(Stored data)
---*---
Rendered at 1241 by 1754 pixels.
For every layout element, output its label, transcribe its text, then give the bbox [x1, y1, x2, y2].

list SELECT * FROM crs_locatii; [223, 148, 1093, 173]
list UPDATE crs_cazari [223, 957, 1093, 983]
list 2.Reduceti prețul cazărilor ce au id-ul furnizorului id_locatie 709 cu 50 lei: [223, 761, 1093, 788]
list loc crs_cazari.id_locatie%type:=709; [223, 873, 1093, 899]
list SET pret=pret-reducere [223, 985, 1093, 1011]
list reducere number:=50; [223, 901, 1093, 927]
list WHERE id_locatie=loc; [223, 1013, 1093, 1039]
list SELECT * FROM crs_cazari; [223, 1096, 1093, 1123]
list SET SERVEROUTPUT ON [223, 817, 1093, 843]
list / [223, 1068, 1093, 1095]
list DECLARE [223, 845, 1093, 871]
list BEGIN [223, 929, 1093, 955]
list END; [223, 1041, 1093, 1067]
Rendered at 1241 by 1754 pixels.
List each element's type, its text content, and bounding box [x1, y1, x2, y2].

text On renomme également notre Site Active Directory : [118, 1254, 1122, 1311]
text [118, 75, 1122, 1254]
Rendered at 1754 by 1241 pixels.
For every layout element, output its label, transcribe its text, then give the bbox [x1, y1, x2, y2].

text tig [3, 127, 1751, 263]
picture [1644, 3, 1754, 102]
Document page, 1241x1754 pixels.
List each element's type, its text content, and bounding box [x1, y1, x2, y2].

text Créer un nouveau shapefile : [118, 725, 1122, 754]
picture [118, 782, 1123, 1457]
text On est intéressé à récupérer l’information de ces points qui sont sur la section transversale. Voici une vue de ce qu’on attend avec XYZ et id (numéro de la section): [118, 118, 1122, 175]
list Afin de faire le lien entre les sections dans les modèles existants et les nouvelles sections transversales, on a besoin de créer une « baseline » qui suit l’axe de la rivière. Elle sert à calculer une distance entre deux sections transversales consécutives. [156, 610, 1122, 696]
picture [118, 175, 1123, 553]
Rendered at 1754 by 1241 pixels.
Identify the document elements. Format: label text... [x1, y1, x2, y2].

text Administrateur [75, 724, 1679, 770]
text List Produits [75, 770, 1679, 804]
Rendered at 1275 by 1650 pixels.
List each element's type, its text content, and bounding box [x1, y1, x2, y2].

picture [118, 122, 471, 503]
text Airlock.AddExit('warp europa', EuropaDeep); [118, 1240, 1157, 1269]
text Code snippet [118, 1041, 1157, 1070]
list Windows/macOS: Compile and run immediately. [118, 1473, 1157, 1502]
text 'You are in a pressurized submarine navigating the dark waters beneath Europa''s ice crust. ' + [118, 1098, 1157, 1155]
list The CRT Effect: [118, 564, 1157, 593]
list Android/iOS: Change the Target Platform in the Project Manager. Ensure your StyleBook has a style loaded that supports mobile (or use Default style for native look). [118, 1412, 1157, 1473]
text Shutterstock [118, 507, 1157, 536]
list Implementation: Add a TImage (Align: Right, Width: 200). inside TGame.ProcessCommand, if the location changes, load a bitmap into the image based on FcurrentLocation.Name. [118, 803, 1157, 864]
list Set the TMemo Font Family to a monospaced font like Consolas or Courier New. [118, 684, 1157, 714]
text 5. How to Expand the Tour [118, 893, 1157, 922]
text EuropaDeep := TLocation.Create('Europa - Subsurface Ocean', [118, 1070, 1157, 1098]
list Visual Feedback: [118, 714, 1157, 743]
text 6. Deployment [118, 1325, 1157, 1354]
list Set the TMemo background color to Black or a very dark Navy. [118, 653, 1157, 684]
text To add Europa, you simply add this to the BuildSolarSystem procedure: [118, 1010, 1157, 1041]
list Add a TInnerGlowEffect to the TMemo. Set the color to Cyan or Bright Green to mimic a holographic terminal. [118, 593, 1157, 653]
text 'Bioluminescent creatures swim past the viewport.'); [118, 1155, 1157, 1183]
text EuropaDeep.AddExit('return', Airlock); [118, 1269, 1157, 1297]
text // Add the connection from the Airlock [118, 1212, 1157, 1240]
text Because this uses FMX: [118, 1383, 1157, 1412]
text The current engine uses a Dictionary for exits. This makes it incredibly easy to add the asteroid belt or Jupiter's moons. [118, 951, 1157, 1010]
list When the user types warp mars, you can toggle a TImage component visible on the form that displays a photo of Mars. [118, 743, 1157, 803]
---*---
### WORK INSTRUCTIONS
Render the stored data above as a Markdown table with two columns, No. and Line, giving each non-blank line its own numbered row.

### RESPONSE TO THIS EXERCISE
| No. | Line |
|---|---|
| 1 | Rendered at 1241 by 1754 pixels. |
| 2 | For every layout element, output its label, transcribe its text, then give the bbox [x1, y1, x2, y2]. |
| 3 | list SELECT * FROM crs_locatii; [223, 148, 1093, 173] |
| 4 | list UPDATE crs_cazari [223, 957, 1093, 983] |
| 5 | list 2.Reduceti prețul cazărilor ce au id-ul furnizorului id_locatie 709 cu 50 lei: [223, 761, 1093, 788] |
| 6 | list loc crs_cazari.id_locatie%type:=709; [223, 873, 1093, 899] |
| 7 | list SET pret=pret-reducere [223, 985, 1093, 1011] |
| 8 | list reducere number:=50; [223, 901, 1093, 927] |
| 9 | list WHERE id_locatie=loc; [223, 1013, 1093, 1039] |
| 10 | list SELECT * FROM crs_cazari; [223, 1096, 1093, 1123] |
| 11 | list SET SERVEROUTPUT ON [223, 817, 1093, 843] |
| 12 | list / [223, 1068, 1093, 1095] |
| 13 | list DECLARE [223, 845, 1093, 871] |
| 14 | list BEGIN [223, 929, 1093, 955] |
| 15 | list END; [223, 1041, 1093, 1067] |
| 16 | Rendered at 1241 by 1754 pixels. |
| 17 | List each element's type, its text content, and bounding box [x1, y1, x2, y2]. |
| 18 | text On renomme également notre Site Active Directory : [118, 1254, 1122, 1311] |
| 19 | text [118, 75, 1122, 1254] |
| 20 | Rendered at 1754 by 1241 pixels. |
| 21 | For every layout element, output its label, transcribe its text, then give the bbox [x1, y1, x2, y2]. |
| 22 | text tig [3, 127, 1751, 263] |
| 23 | picture [1644, 3, 1754, 102] |
| 24 | Document page, 1241x1754 pixels. |
| 25 | List each element's type, its text content, and bounding box [x1, y1, x2, y2]. |
| 26 | text Créer un nouveau shapefile : [118, 725, 1122, 754] |
| 27 | picture [118, 782, 1123, 1457] |
| 28 | text On est intéressé à récupérer l’information de ces points qui sont sur la section transversale. Voici une vue de ce qu’on attend avec XYZ et id (numéro de la section): [118, 118, 1122, 175] |
| 29 | list Afin de faire le lien entre les sections dans les modèles existants et les nouvelles sections transversales, on a besoin de créer une « baseline » qui suit l’axe de la rivière. Elle sert à calculer une distance entre deux sections transversales consécutives. [156, 610, 1122, 696] |
| 30 | picture [118, 175, 1123, 553] |
| 31 | Rendered at 1754 by 1241 pixels. |
| 32 | Identify the document elements. Format: label text... [x1, y1, x2, y2]. |
| 33 | text Administrateur [75, 724, 1679, 770] |
| 34 | text List Produits [75, 770, 1679, 804] |
| 35 | Rendered at 1275 by 1650 pixels. |
| 36 | List each element's type, its text content, and bounding box [x1, y1, x2, y2]. |
| 37 | picture [118, 122, 471, 503] |
| 38 | text Airlock.AddExit('warp europa', EuropaDeep); [118, 1240, 1157, 1269] |
| 39 | text Code snippet [118, 1041, 1157, 1070] |
| 40 | list Windows/macOS: Compile and run immediately. [118, 1473, 1157, 1502] |
| 41 | text 'You are in a pressurized submarine navigating the dark waters beneath Europa''s ice crust. ' + [118, 1098, 1157, 1155] |
| 42 | list The CRT Effect: [118, 564, 1157, 593] |
| 43 | list Android/iOS: Change the Target Platform in the Project Manager. Ensure your StyleBook has a style loaded that supports mobile (or use Default style for native look). [118, 1412, 1157, 1473] |
| 44 | text Shutterstock [118, 507, 1157, 536] |
| 45 | list Implementation: Add a TImage (Align: Right, Width: 200). inside TGame.ProcessCommand, if the location changes, load a bitmap into the image based on FcurrentLocation.Name. [118, 803, 1157, 864] |
| 46 | list Set the TMemo Font Family to a monospaced font like Consolas or Courier New. [118, 684, 1157, 714] |
| 47 | text 5. How to Expand the Tour [118, 893, 1157, 922] |
| 48 | text EuropaDeep := TLocation.Create('Europa - Subsurface Ocean', [118, 1070, 1157, 1098] |
| 49 | list Visual Feedback: [118, 714, 1157, 743] |
| 50 | text 6. Deployment [118, 1325, 1157, 1354] |
| 51 | list Set the TMemo background color to Black or a very dark Navy. [118, 653, 1157, 684] |
| 52 | text To add Europa, you simply add this to the BuildSolarSystem procedure: [118, 1010, 1157, 1041] |
| 53 | list Add a TInnerGlowEffect to the TMemo. Set the color to Cyan or Bright Green to mimic a holographic terminal. [118, 593, 1157, 653] |
| 54 | text 'Bioluminescent creatures swim past the viewport.'); [118, 1155, 1157, 1183] |
| 55 | text EuropaDeep.AddExit('return', Airlock); [118, 1269, 1157, 1297] |
| 56 | text // Add the connection from the Airlock [118, 1212, 1157, 1240] |
| 57 | text Because this uses FMX: [118, 1383, 1157, 1412] |
| 58 | text The current engine uses a Dictionary for exits. This makes it incredibly easy to add the asteroid belt or Jupiter's moons. [118, 951, 1157, 1010] |
| 59 | list When the user types warp mars, you can toggle a TImage component visible on the form that displays a photo of Mars. [118, 743, 1157, 803] |